For up to date, factual news about the situation, or if you have specific questions about the illness as it pertains to you or your family, please look to the Center for Disease Control (CDC) and Ohio Department of Health (ODH) websites or call the ODH hotline below:
You can also visit the University Hospitals website for more local information:
or call 1-833-4ASKODH (1-833-427-5634)
If you call Pediatricenter, please be patient with our screening questions. As always, we will continue to see anyone for well and sick visits that successfully passes through these questions. If there is concern for coronavirus upon entering our offices, please be aware you and/or your child may be required to wear a mask, you may be asked to wait in a non-standard patient room, or we may ask that you wait in your car until a room is available. These are precautions to keep everyone safe.
And, of course, remember to follow the usual illness prevention steps at the CDC website below. It is still the best way to prevent illness.
Cleveland Kids' Book Bank is partnering with Ready4K, a service that texts parents 3 times a week with simple learning activities to integrate into their everyday routines.
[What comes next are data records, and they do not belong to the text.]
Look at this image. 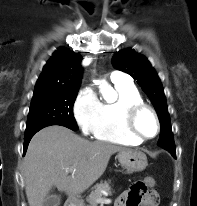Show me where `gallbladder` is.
<instances>
[{
  "label": "gallbladder",
  "instance_id": "obj_1",
  "mask_svg": "<svg viewBox=\"0 0 197 206\" xmlns=\"http://www.w3.org/2000/svg\"><path fill=\"white\" fill-rule=\"evenodd\" d=\"M60 202H61L60 195L53 193V191H51L46 196L43 206H59Z\"/></svg>",
  "mask_w": 197,
  "mask_h": 206
}]
</instances>
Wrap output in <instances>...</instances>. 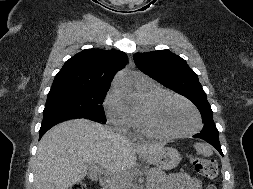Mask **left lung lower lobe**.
I'll return each instance as SVG.
<instances>
[{
	"mask_svg": "<svg viewBox=\"0 0 253 189\" xmlns=\"http://www.w3.org/2000/svg\"><path fill=\"white\" fill-rule=\"evenodd\" d=\"M218 136H219V133L200 132V133L194 135L193 137L200 138V139H203V140L209 142L223 156Z\"/></svg>",
	"mask_w": 253,
	"mask_h": 189,
	"instance_id": "obj_1",
	"label": "left lung lower lobe"
}]
</instances>
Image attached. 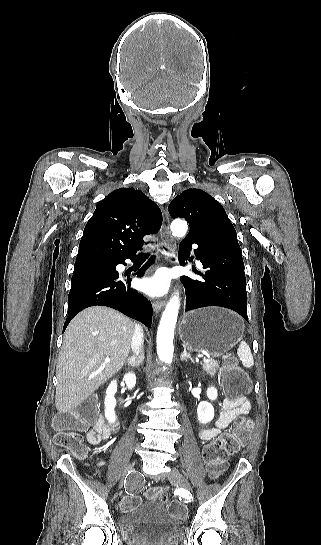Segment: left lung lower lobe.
I'll use <instances>...</instances> for the list:
<instances>
[{
	"mask_svg": "<svg viewBox=\"0 0 321 545\" xmlns=\"http://www.w3.org/2000/svg\"><path fill=\"white\" fill-rule=\"evenodd\" d=\"M192 244L196 259L206 269L203 280L181 277L186 290V311L221 306L239 313L247 322L244 263L235 230H213L191 235L179 245V262L185 265Z\"/></svg>",
	"mask_w": 321,
	"mask_h": 545,
	"instance_id": "obj_1",
	"label": "left lung lower lobe"
}]
</instances>
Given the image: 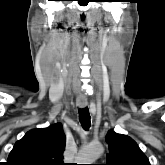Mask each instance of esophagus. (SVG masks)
<instances>
[{
  "instance_id": "esophagus-1",
  "label": "esophagus",
  "mask_w": 165,
  "mask_h": 165,
  "mask_svg": "<svg viewBox=\"0 0 165 165\" xmlns=\"http://www.w3.org/2000/svg\"><path fill=\"white\" fill-rule=\"evenodd\" d=\"M77 106L79 107V108H85L86 106H87V101L85 100V99H83V100H77Z\"/></svg>"
}]
</instances>
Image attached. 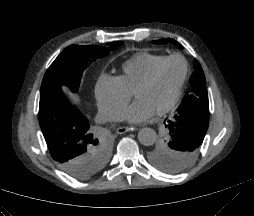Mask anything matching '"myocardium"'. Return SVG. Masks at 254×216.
I'll return each mask as SVG.
<instances>
[{
	"instance_id": "1",
	"label": "myocardium",
	"mask_w": 254,
	"mask_h": 216,
	"mask_svg": "<svg viewBox=\"0 0 254 216\" xmlns=\"http://www.w3.org/2000/svg\"><path fill=\"white\" fill-rule=\"evenodd\" d=\"M170 60H179L182 62L184 70H183V74H182V78L180 80V83L172 97V99L169 101V103L167 105H165L162 109H160L159 111H157V115H164L166 113H168L170 110H172L174 108V106L177 104L181 93L183 91L184 85L186 83L188 74H189V63L187 61V59L180 55V54H172L169 56L164 57L161 61H159L154 68L151 70V72L148 74V76L136 87V89L134 90L133 94L135 96V93L143 88H146L148 86H150L157 78L161 68L163 67V65L170 61Z\"/></svg>"
}]
</instances>
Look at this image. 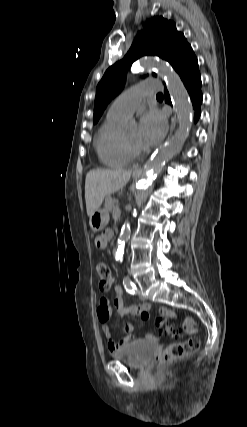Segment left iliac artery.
Returning <instances> with one entry per match:
<instances>
[{
    "mask_svg": "<svg viewBox=\"0 0 247 427\" xmlns=\"http://www.w3.org/2000/svg\"><path fill=\"white\" fill-rule=\"evenodd\" d=\"M123 284H124V287L128 293H130L132 295L136 294V292H137L136 285L134 284V282H132V280L130 278L125 277L123 280Z\"/></svg>",
    "mask_w": 247,
    "mask_h": 427,
    "instance_id": "1",
    "label": "left iliac artery"
}]
</instances>
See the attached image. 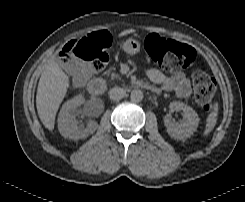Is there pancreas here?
<instances>
[{
    "instance_id": "1",
    "label": "pancreas",
    "mask_w": 245,
    "mask_h": 202,
    "mask_svg": "<svg viewBox=\"0 0 245 202\" xmlns=\"http://www.w3.org/2000/svg\"><path fill=\"white\" fill-rule=\"evenodd\" d=\"M107 75H110L112 79H120V76L116 73H111L110 70L106 72Z\"/></svg>"
}]
</instances>
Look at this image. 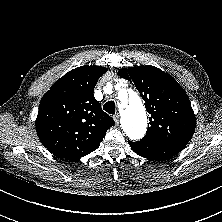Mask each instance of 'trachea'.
I'll return each mask as SVG.
<instances>
[{
    "instance_id": "1",
    "label": "trachea",
    "mask_w": 222,
    "mask_h": 222,
    "mask_svg": "<svg viewBox=\"0 0 222 222\" xmlns=\"http://www.w3.org/2000/svg\"><path fill=\"white\" fill-rule=\"evenodd\" d=\"M103 109L109 114H115V103L113 101H108L104 104Z\"/></svg>"
}]
</instances>
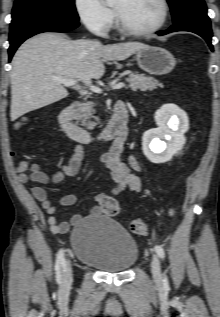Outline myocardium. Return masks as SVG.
I'll list each match as a JSON object with an SVG mask.
<instances>
[{
	"mask_svg": "<svg viewBox=\"0 0 220 317\" xmlns=\"http://www.w3.org/2000/svg\"><path fill=\"white\" fill-rule=\"evenodd\" d=\"M159 3L162 8V14L159 19V21L152 27L143 29V30H135L127 27L119 18L116 12H114V17H115V25L118 31L126 36L130 37H142V36H148L151 34L156 33L159 31L166 23L168 16H169V3L167 0H159Z\"/></svg>",
	"mask_w": 220,
	"mask_h": 317,
	"instance_id": "f54148a6",
	"label": "myocardium"
}]
</instances>
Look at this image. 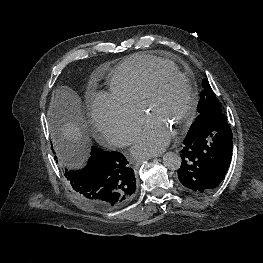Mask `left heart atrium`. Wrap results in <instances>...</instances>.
Here are the masks:
<instances>
[{
    "instance_id": "obj_1",
    "label": "left heart atrium",
    "mask_w": 263,
    "mask_h": 263,
    "mask_svg": "<svg viewBox=\"0 0 263 263\" xmlns=\"http://www.w3.org/2000/svg\"><path fill=\"white\" fill-rule=\"evenodd\" d=\"M171 136L165 126L148 117L135 137L132 151L136 156L159 153L169 144Z\"/></svg>"
}]
</instances>
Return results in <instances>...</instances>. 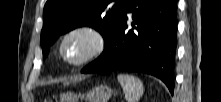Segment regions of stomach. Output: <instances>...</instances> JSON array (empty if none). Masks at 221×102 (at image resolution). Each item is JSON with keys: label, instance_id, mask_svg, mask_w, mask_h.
<instances>
[{"label": "stomach", "instance_id": "1", "mask_svg": "<svg viewBox=\"0 0 221 102\" xmlns=\"http://www.w3.org/2000/svg\"><path fill=\"white\" fill-rule=\"evenodd\" d=\"M112 95V90L106 85H101L92 88L87 94H76L73 92H66L60 95L61 102H78V100L85 99L86 102H107Z\"/></svg>", "mask_w": 221, "mask_h": 102}]
</instances>
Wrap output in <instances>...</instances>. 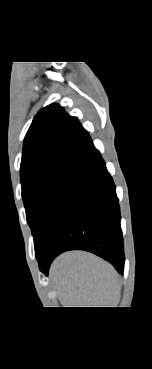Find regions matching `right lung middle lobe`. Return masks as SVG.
I'll use <instances>...</instances> for the list:
<instances>
[{
  "label": "right lung middle lobe",
  "instance_id": "obj_1",
  "mask_svg": "<svg viewBox=\"0 0 152 369\" xmlns=\"http://www.w3.org/2000/svg\"><path fill=\"white\" fill-rule=\"evenodd\" d=\"M78 164L62 162L34 169L21 177L22 197L35 248L42 239L54 206Z\"/></svg>",
  "mask_w": 152,
  "mask_h": 369
}]
</instances>
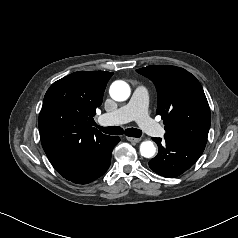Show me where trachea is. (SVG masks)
<instances>
[{
	"label": "trachea",
	"instance_id": "trachea-1",
	"mask_svg": "<svg viewBox=\"0 0 238 238\" xmlns=\"http://www.w3.org/2000/svg\"><path fill=\"white\" fill-rule=\"evenodd\" d=\"M102 132L110 135H125L129 137H140L142 135V131L136 128H128L125 131L119 126H109V127H101L97 126Z\"/></svg>",
	"mask_w": 238,
	"mask_h": 238
}]
</instances>
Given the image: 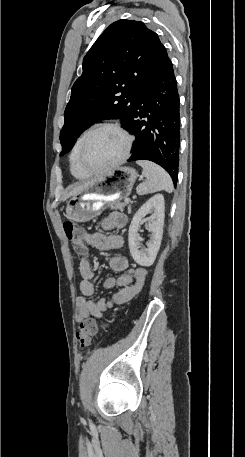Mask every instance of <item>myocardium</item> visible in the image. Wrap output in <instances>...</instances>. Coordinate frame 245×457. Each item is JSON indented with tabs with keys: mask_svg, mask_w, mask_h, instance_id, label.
<instances>
[{
	"mask_svg": "<svg viewBox=\"0 0 245 457\" xmlns=\"http://www.w3.org/2000/svg\"><path fill=\"white\" fill-rule=\"evenodd\" d=\"M109 129L112 130L116 133H118L125 141L124 148L122 153L118 156V158L109 166H106L104 168L98 169V170H90L88 169L85 164L83 163L82 160V153L87 146L88 141L90 138L96 134L97 132L101 130ZM133 144V139L131 135L120 125L116 123H101L97 124L94 127H92L84 136L82 143L77 151V163L80 169L87 175V176H95L99 175L103 172L110 171L112 169H115L117 166H119L124 160H126L130 154L131 148Z\"/></svg>",
	"mask_w": 245,
	"mask_h": 457,
	"instance_id": "obj_1",
	"label": "myocardium"
}]
</instances>
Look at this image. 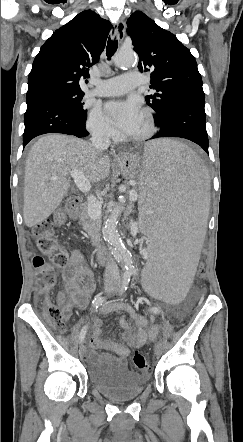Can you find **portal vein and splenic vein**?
I'll use <instances>...</instances> for the list:
<instances>
[{
    "label": "portal vein and splenic vein",
    "instance_id": "portal-vein-and-splenic-vein-1",
    "mask_svg": "<svg viewBox=\"0 0 243 442\" xmlns=\"http://www.w3.org/2000/svg\"><path fill=\"white\" fill-rule=\"evenodd\" d=\"M70 176L74 179V182L78 189L81 192L87 193L91 186L90 182L86 179L84 173L80 170H72L70 172ZM53 179H57L56 177H53ZM130 198L132 200H136L138 195L135 190H131L129 194ZM88 214L91 218L97 219L101 215V205L98 204L96 199L93 196L88 197Z\"/></svg>",
    "mask_w": 243,
    "mask_h": 442
}]
</instances>
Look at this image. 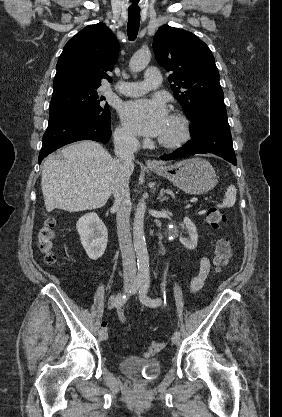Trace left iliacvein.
<instances>
[{
	"label": "left iliac vein",
	"mask_w": 282,
	"mask_h": 417,
	"mask_svg": "<svg viewBox=\"0 0 282 417\" xmlns=\"http://www.w3.org/2000/svg\"><path fill=\"white\" fill-rule=\"evenodd\" d=\"M172 342H173L175 345H179V344L181 343V338H180V336H179V335H173V336H172Z\"/></svg>",
	"instance_id": "4c4485c4"
}]
</instances>
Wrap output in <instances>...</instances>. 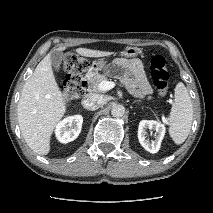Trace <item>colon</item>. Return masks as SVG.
Instances as JSON below:
<instances>
[{
	"label": "colon",
	"instance_id": "colon-1",
	"mask_svg": "<svg viewBox=\"0 0 213 213\" xmlns=\"http://www.w3.org/2000/svg\"><path fill=\"white\" fill-rule=\"evenodd\" d=\"M88 67L89 62L79 55L70 54L65 57L66 78L61 86L65 101H76L84 94L83 80ZM150 72L157 91L161 96H166L169 89V70L164 57L155 55L151 58Z\"/></svg>",
	"mask_w": 213,
	"mask_h": 213
}]
</instances>
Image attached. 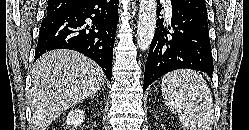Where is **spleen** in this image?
<instances>
[{
    "mask_svg": "<svg viewBox=\"0 0 249 130\" xmlns=\"http://www.w3.org/2000/svg\"><path fill=\"white\" fill-rule=\"evenodd\" d=\"M161 90L166 106L179 115L184 130H212L211 91L199 72L189 69L170 72L162 78Z\"/></svg>",
    "mask_w": 249,
    "mask_h": 130,
    "instance_id": "obj_1",
    "label": "spleen"
}]
</instances>
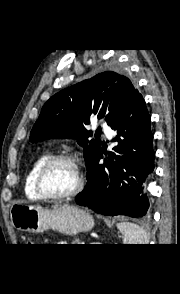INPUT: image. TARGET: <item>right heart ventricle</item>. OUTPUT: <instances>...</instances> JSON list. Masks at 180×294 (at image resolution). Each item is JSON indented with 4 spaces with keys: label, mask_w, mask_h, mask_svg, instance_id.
Listing matches in <instances>:
<instances>
[{
    "label": "right heart ventricle",
    "mask_w": 180,
    "mask_h": 294,
    "mask_svg": "<svg viewBox=\"0 0 180 294\" xmlns=\"http://www.w3.org/2000/svg\"><path fill=\"white\" fill-rule=\"evenodd\" d=\"M50 157L49 153H44L36 158L30 170L28 171L24 181V192L28 197L41 199L35 189V176L40 166Z\"/></svg>",
    "instance_id": "right-heart-ventricle-1"
}]
</instances>
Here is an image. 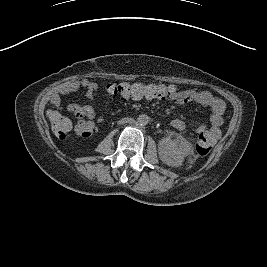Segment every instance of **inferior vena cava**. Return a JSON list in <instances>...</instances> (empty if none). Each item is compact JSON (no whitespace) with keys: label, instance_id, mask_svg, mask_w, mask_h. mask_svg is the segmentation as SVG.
Returning <instances> with one entry per match:
<instances>
[{"label":"inferior vena cava","instance_id":"602c4592","mask_svg":"<svg viewBox=\"0 0 267 267\" xmlns=\"http://www.w3.org/2000/svg\"><path fill=\"white\" fill-rule=\"evenodd\" d=\"M133 119L132 118H122L121 120L118 121L119 124H126V123H132Z\"/></svg>","mask_w":267,"mask_h":267}]
</instances>
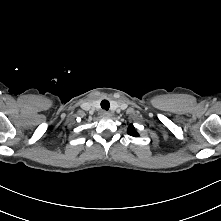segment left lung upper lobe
<instances>
[{"label": "left lung upper lobe", "instance_id": "1", "mask_svg": "<svg viewBox=\"0 0 221 221\" xmlns=\"http://www.w3.org/2000/svg\"><path fill=\"white\" fill-rule=\"evenodd\" d=\"M128 132L130 135H132L134 137L138 136V133L136 132V130L134 129V126L132 124L128 128Z\"/></svg>", "mask_w": 221, "mask_h": 221}]
</instances>
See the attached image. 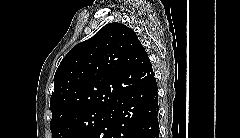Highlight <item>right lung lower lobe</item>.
Here are the masks:
<instances>
[{
    "label": "right lung lower lobe",
    "instance_id": "right-lung-lower-lobe-1",
    "mask_svg": "<svg viewBox=\"0 0 240 138\" xmlns=\"http://www.w3.org/2000/svg\"><path fill=\"white\" fill-rule=\"evenodd\" d=\"M157 90L154 77L113 103L91 138H158Z\"/></svg>",
    "mask_w": 240,
    "mask_h": 138
}]
</instances>
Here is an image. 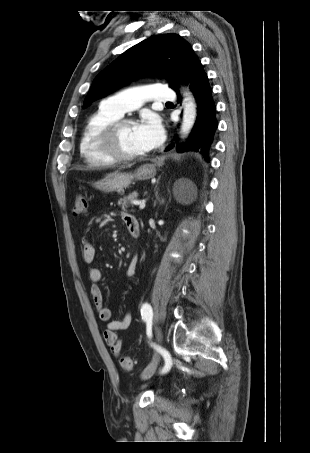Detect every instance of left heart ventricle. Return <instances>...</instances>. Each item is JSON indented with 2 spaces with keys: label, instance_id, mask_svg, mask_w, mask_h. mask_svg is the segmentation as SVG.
Here are the masks:
<instances>
[{
  "label": "left heart ventricle",
  "instance_id": "left-heart-ventricle-1",
  "mask_svg": "<svg viewBox=\"0 0 310 453\" xmlns=\"http://www.w3.org/2000/svg\"><path fill=\"white\" fill-rule=\"evenodd\" d=\"M118 146L121 152L127 155L142 154L147 151L136 134V124H130L121 129Z\"/></svg>",
  "mask_w": 310,
  "mask_h": 453
}]
</instances>
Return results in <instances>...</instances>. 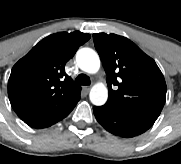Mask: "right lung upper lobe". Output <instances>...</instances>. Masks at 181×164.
Listing matches in <instances>:
<instances>
[{
  "label": "right lung upper lobe",
  "mask_w": 181,
  "mask_h": 164,
  "mask_svg": "<svg viewBox=\"0 0 181 164\" xmlns=\"http://www.w3.org/2000/svg\"><path fill=\"white\" fill-rule=\"evenodd\" d=\"M88 33L47 36L12 68L8 96L24 122H56L80 100L81 87L65 73V64L90 39Z\"/></svg>",
  "instance_id": "cb5924a9"
}]
</instances>
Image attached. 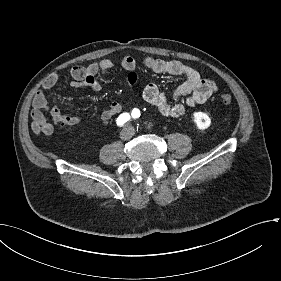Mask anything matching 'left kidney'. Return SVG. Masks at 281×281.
Returning <instances> with one entry per match:
<instances>
[{
    "mask_svg": "<svg viewBox=\"0 0 281 281\" xmlns=\"http://www.w3.org/2000/svg\"><path fill=\"white\" fill-rule=\"evenodd\" d=\"M194 122L196 123L198 129L204 130L210 126L211 120L207 114L203 112L194 113Z\"/></svg>",
    "mask_w": 281,
    "mask_h": 281,
    "instance_id": "1",
    "label": "left kidney"
}]
</instances>
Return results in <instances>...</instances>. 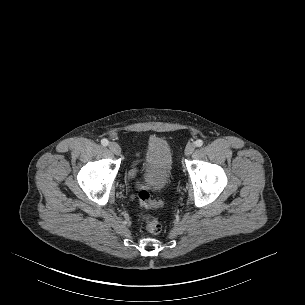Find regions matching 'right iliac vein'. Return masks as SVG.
Here are the masks:
<instances>
[{
	"instance_id": "right-iliac-vein-1",
	"label": "right iliac vein",
	"mask_w": 305,
	"mask_h": 305,
	"mask_svg": "<svg viewBox=\"0 0 305 305\" xmlns=\"http://www.w3.org/2000/svg\"><path fill=\"white\" fill-rule=\"evenodd\" d=\"M108 146H109V149L112 153H114L115 155H120L121 148L117 143L110 142Z\"/></svg>"
}]
</instances>
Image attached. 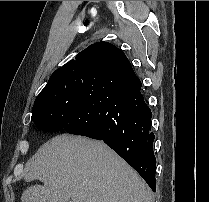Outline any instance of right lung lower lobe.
I'll return each instance as SVG.
<instances>
[{
  "mask_svg": "<svg viewBox=\"0 0 209 202\" xmlns=\"http://www.w3.org/2000/svg\"><path fill=\"white\" fill-rule=\"evenodd\" d=\"M142 83L131 64L94 77L77 111L63 130L102 140L128 162L156 191L151 110L141 94Z\"/></svg>",
  "mask_w": 209,
  "mask_h": 202,
  "instance_id": "right-lung-lower-lobe-1",
  "label": "right lung lower lobe"
}]
</instances>
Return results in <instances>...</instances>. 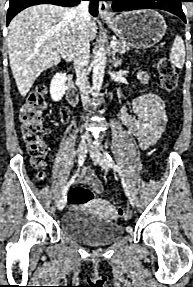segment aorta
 I'll use <instances>...</instances> for the list:
<instances>
[{"label": "aorta", "mask_w": 193, "mask_h": 287, "mask_svg": "<svg viewBox=\"0 0 193 287\" xmlns=\"http://www.w3.org/2000/svg\"><path fill=\"white\" fill-rule=\"evenodd\" d=\"M106 51L103 46L99 48L94 59L92 84L96 92L101 90L104 78V71L106 67Z\"/></svg>", "instance_id": "aorta-1"}]
</instances>
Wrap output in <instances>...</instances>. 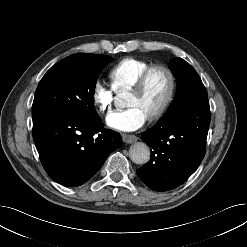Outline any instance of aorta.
Segmentation results:
<instances>
[{"label":"aorta","mask_w":247,"mask_h":247,"mask_svg":"<svg viewBox=\"0 0 247 247\" xmlns=\"http://www.w3.org/2000/svg\"><path fill=\"white\" fill-rule=\"evenodd\" d=\"M129 156L135 164H146L150 159V149L143 142H136L129 149Z\"/></svg>","instance_id":"762f6f07"}]
</instances>
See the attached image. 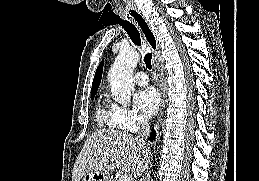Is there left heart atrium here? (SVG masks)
I'll return each instance as SVG.
<instances>
[{"label": "left heart atrium", "instance_id": "39dd6f15", "mask_svg": "<svg viewBox=\"0 0 259 181\" xmlns=\"http://www.w3.org/2000/svg\"><path fill=\"white\" fill-rule=\"evenodd\" d=\"M134 102L145 116H152L160 107L161 96L155 87L149 86L134 95Z\"/></svg>", "mask_w": 259, "mask_h": 181}]
</instances>
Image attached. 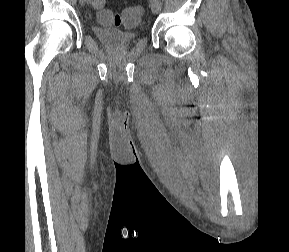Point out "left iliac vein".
I'll return each mask as SVG.
<instances>
[{"instance_id":"obj_1","label":"left iliac vein","mask_w":289,"mask_h":252,"mask_svg":"<svg viewBox=\"0 0 289 252\" xmlns=\"http://www.w3.org/2000/svg\"><path fill=\"white\" fill-rule=\"evenodd\" d=\"M150 7L154 14H158L161 11L162 4L159 0H151Z\"/></svg>"}]
</instances>
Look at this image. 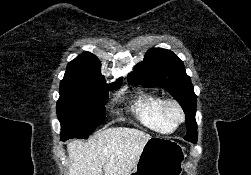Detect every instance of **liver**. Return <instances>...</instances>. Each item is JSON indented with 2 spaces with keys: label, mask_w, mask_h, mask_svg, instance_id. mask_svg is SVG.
I'll list each match as a JSON object with an SVG mask.
<instances>
[{
  "label": "liver",
  "mask_w": 251,
  "mask_h": 175,
  "mask_svg": "<svg viewBox=\"0 0 251 175\" xmlns=\"http://www.w3.org/2000/svg\"><path fill=\"white\" fill-rule=\"evenodd\" d=\"M151 135L131 127H108L88 141L67 143L68 175H129Z\"/></svg>",
  "instance_id": "6515ba94"
}]
</instances>
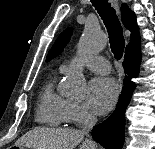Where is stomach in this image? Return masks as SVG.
Segmentation results:
<instances>
[{
  "label": "stomach",
  "instance_id": "stomach-1",
  "mask_svg": "<svg viewBox=\"0 0 155 149\" xmlns=\"http://www.w3.org/2000/svg\"><path fill=\"white\" fill-rule=\"evenodd\" d=\"M17 148H19V149H25L24 147H17Z\"/></svg>",
  "mask_w": 155,
  "mask_h": 149
}]
</instances>
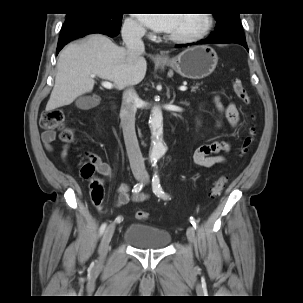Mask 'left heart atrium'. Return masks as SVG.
<instances>
[{"label": "left heart atrium", "instance_id": "1", "mask_svg": "<svg viewBox=\"0 0 303 303\" xmlns=\"http://www.w3.org/2000/svg\"><path fill=\"white\" fill-rule=\"evenodd\" d=\"M139 19L149 28L158 32H170L176 14H138Z\"/></svg>", "mask_w": 303, "mask_h": 303}]
</instances>
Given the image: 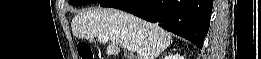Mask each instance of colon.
I'll list each match as a JSON object with an SVG mask.
<instances>
[{
  "instance_id": "colon-1",
  "label": "colon",
  "mask_w": 261,
  "mask_h": 59,
  "mask_svg": "<svg viewBox=\"0 0 261 59\" xmlns=\"http://www.w3.org/2000/svg\"><path fill=\"white\" fill-rule=\"evenodd\" d=\"M78 54L81 59H95L94 52L91 47L87 44H79L78 45Z\"/></svg>"
}]
</instances>
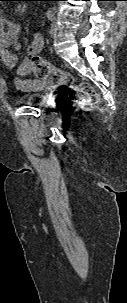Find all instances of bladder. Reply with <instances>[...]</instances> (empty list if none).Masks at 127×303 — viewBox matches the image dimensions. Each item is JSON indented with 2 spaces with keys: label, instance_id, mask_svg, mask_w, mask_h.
I'll list each match as a JSON object with an SVG mask.
<instances>
[{
  "label": "bladder",
  "instance_id": "31cf9c89",
  "mask_svg": "<svg viewBox=\"0 0 127 303\" xmlns=\"http://www.w3.org/2000/svg\"><path fill=\"white\" fill-rule=\"evenodd\" d=\"M17 103L37 106V107H44L45 102L41 99L40 94H24L17 99Z\"/></svg>",
  "mask_w": 127,
  "mask_h": 303
}]
</instances>
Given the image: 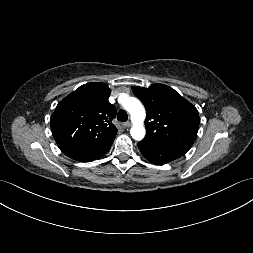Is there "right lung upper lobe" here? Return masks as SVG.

The Book Bank is now offering Ready4K free to all families in Greater Cleveland regardless of income level through the end of the 2019/2020 school year. To enroll, text “Cleveland” to 70138 and follow the prompts. Parents will receive 3 texts per week with age-appropriate tips to engage their kids. Examples include “Can you find the letter A on the shampoo bottle?” “Can you count how many cans are in the shopping cart?” “How many steps does it take to walk from here to home?” They are also sharing fun activities and read-alouds on their social media channels.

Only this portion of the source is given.